TEXTE -
==========
III - Objectifs et transposition.

Si l’on considère l’écrit de planification comme une action à part entière, alors il faut considérer cette action dans son tout dynamique c'est-à-dire telle qu’elle intègre à la fois émotions, savoirs privés de l’enseignant, perceptions et interprétations de son travail, ainsi que toutes les composantes qu’il mobilise pour produire des contenus d’enseignement. En nous attardant sur le cas de l’objectif planifié « échauffement », il devient plus facile de comprendre comment l’écrit de planification force le phénomène de transposition didactique.

Le plus souvent, les enseignants écrivent « échauffement » dans la colonne des objectifs lorsqu’ils proposent un cadre de planification. L’écrit « échauffement » est un titre didactique pour la planification et un "pont cognitif"pour agir sur le terrain. Cet énoncé indique que l’enseignant va procéder à l’échauffement du corps de l’élève pour le préparer à l’effort, il n’indique pas ce qu’il y a à faire ou à apprendre en termes d’objectifs d’acquisition. Comme c’est le cas pour l’enseignant expert handball n°4, les enseignants complètent parfois l’énoncé d’échauffement par l’annonce d’un jeu traditionnel. Passons alors à l’analyse des énoncés de la leçon 6 de sa situation d’apprentissage 1.
==========
CONSIGNE -
Pour chaque affirmation, indiquez par oui ou non si elle concorde avec le texte sur l’écrit de planification, et recopiez à l’identique les mots du texte qui tranchent.
(a) Le plus souvent, les enseignants inscrivent « échauffement » dans la colonne des objectifs.
(b) L’énoncé « échauffement » précise ce qu’il y a à apprendre en termes d’objectifs d’acquisition.
(c) L’enseignant expert handball n°4 complète l’énoncé d’échauffement par l’annonce d’un jeu traditionnel.
Le matériel n’est pas utile pour cet exercice.
==========
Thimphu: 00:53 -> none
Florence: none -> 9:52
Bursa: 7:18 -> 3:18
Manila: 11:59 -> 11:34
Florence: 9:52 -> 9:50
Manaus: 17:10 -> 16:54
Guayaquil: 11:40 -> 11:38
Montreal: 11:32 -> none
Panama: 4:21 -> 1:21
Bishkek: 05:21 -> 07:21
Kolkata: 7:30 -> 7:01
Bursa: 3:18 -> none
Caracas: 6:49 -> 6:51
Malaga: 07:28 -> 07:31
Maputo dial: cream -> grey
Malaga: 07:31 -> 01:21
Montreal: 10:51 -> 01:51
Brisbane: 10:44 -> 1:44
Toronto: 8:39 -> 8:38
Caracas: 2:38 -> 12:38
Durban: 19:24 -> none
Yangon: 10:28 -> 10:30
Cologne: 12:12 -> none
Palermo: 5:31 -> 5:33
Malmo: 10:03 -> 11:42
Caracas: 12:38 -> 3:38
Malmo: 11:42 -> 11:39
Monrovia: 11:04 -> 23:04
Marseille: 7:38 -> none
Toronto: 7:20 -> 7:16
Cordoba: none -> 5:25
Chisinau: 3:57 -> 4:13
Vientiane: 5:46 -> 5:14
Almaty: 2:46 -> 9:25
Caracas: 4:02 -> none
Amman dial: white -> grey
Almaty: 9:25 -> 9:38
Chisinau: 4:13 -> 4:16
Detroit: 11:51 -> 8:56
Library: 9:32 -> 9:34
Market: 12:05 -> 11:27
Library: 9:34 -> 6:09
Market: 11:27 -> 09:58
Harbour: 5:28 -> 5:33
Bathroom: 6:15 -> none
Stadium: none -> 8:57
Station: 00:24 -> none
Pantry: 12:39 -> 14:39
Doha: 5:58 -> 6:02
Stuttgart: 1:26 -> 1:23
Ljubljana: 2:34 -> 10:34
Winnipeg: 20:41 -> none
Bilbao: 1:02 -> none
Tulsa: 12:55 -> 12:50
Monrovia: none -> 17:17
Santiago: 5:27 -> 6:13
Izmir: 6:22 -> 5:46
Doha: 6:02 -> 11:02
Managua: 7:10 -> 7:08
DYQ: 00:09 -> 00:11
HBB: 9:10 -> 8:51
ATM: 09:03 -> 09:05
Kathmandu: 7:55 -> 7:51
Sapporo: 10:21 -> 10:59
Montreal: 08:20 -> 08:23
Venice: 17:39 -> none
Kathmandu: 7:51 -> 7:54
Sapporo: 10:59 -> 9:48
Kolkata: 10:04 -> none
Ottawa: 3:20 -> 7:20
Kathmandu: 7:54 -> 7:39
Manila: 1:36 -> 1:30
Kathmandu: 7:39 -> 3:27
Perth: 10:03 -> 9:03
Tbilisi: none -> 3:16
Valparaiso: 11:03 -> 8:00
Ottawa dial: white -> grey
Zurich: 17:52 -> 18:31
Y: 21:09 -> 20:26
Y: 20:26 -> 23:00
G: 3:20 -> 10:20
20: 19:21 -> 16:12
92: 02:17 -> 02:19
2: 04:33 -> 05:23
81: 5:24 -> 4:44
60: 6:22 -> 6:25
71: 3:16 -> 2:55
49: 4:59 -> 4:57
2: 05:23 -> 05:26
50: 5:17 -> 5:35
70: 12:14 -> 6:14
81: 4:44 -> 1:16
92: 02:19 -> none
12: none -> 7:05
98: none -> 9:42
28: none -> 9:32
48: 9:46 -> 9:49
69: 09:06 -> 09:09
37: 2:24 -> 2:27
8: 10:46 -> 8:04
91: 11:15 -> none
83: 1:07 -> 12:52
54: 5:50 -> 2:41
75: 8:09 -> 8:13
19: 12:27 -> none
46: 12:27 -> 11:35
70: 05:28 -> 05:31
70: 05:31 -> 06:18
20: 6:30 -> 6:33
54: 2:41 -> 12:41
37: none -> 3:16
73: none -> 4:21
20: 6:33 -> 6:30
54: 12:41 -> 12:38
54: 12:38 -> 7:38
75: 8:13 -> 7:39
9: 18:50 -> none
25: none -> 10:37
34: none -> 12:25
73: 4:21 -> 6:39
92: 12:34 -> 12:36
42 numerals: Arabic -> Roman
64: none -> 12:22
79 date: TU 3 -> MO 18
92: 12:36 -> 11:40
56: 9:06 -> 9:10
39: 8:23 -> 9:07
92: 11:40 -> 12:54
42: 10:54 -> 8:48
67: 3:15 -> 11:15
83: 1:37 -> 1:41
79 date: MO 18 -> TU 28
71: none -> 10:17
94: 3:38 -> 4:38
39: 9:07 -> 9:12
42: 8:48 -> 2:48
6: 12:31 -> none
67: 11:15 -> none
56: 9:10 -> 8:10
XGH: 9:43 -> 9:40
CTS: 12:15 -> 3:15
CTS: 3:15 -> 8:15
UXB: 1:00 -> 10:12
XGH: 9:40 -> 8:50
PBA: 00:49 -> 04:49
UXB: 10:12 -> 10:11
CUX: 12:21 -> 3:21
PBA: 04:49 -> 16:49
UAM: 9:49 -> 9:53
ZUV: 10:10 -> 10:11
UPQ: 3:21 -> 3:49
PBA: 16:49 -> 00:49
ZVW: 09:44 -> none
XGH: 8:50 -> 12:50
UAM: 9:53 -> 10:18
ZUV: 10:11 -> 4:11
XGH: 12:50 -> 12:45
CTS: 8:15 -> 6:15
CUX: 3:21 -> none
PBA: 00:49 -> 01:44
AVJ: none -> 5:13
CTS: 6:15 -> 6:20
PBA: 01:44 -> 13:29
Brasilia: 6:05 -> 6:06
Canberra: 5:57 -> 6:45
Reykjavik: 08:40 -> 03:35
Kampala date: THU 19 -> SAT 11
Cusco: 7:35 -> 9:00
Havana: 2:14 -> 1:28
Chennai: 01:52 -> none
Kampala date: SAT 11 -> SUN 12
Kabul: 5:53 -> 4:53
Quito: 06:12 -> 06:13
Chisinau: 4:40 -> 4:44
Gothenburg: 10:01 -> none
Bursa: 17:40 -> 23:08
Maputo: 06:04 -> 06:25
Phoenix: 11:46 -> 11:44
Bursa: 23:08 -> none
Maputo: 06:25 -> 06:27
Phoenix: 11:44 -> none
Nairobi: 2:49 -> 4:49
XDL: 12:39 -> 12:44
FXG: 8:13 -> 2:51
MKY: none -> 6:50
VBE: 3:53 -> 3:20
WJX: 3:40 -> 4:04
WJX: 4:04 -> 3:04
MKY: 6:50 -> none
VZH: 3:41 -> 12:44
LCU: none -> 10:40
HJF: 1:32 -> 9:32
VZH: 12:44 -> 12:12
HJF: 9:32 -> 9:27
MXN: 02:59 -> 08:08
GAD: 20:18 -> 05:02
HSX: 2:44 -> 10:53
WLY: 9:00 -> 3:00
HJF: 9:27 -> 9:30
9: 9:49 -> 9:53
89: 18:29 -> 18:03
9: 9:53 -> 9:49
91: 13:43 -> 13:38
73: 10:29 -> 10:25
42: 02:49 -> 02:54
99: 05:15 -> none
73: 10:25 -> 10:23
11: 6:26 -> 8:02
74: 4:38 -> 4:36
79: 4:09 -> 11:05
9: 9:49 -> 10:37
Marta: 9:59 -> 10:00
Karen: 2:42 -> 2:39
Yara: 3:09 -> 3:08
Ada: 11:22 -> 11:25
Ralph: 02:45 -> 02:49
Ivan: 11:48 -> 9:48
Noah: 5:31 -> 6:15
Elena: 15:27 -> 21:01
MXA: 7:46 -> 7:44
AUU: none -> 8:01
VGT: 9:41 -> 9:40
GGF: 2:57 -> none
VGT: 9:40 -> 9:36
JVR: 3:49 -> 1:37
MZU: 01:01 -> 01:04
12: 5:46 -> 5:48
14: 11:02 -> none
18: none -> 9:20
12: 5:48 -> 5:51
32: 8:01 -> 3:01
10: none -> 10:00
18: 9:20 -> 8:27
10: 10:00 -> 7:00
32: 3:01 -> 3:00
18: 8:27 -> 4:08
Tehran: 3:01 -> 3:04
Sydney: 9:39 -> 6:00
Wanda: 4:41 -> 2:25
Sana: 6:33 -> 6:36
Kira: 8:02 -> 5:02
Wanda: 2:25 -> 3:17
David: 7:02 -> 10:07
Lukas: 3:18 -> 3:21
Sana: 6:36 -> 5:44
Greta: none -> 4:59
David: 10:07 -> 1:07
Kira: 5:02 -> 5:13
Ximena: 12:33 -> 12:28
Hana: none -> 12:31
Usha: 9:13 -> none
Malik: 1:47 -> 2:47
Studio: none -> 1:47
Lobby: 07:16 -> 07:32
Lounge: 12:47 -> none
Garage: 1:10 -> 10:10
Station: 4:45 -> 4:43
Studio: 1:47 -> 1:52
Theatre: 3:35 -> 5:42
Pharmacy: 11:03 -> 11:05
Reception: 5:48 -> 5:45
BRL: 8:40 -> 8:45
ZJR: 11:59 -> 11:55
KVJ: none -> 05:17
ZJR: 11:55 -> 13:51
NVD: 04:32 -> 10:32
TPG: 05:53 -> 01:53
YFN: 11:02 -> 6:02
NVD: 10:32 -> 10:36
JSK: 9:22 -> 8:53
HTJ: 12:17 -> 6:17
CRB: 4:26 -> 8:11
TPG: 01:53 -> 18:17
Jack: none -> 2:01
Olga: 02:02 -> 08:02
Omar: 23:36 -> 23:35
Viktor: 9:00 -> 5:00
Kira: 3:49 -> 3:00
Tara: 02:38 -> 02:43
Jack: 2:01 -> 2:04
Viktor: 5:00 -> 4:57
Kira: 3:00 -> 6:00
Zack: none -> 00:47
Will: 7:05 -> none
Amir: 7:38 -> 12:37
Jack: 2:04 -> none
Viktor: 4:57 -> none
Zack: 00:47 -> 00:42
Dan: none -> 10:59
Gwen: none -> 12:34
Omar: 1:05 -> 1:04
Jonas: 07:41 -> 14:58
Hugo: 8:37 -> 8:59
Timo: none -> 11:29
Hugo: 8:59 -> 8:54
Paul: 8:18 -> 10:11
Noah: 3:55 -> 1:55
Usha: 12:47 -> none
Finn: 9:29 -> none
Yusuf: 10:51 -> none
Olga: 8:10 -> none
==========
CORRIGÉ -
(a) Oui : “Le plus souvent, les enseignants écrivent « échauffement » dans la colonne des objectifs lorsqu’ils proposent un cadre de planification.”
(b) Non : “il n’indique pas ce qu’il y a à faire ou à apprendre en termes d’objectifs d’acquisition”
(c) Oui : “Comme c’est le cas pour l’enseignant expert handball n°4, les enseignants complètent parfois l’énoncé d’échauffement par l’annonce d’un jeu traditionnel.”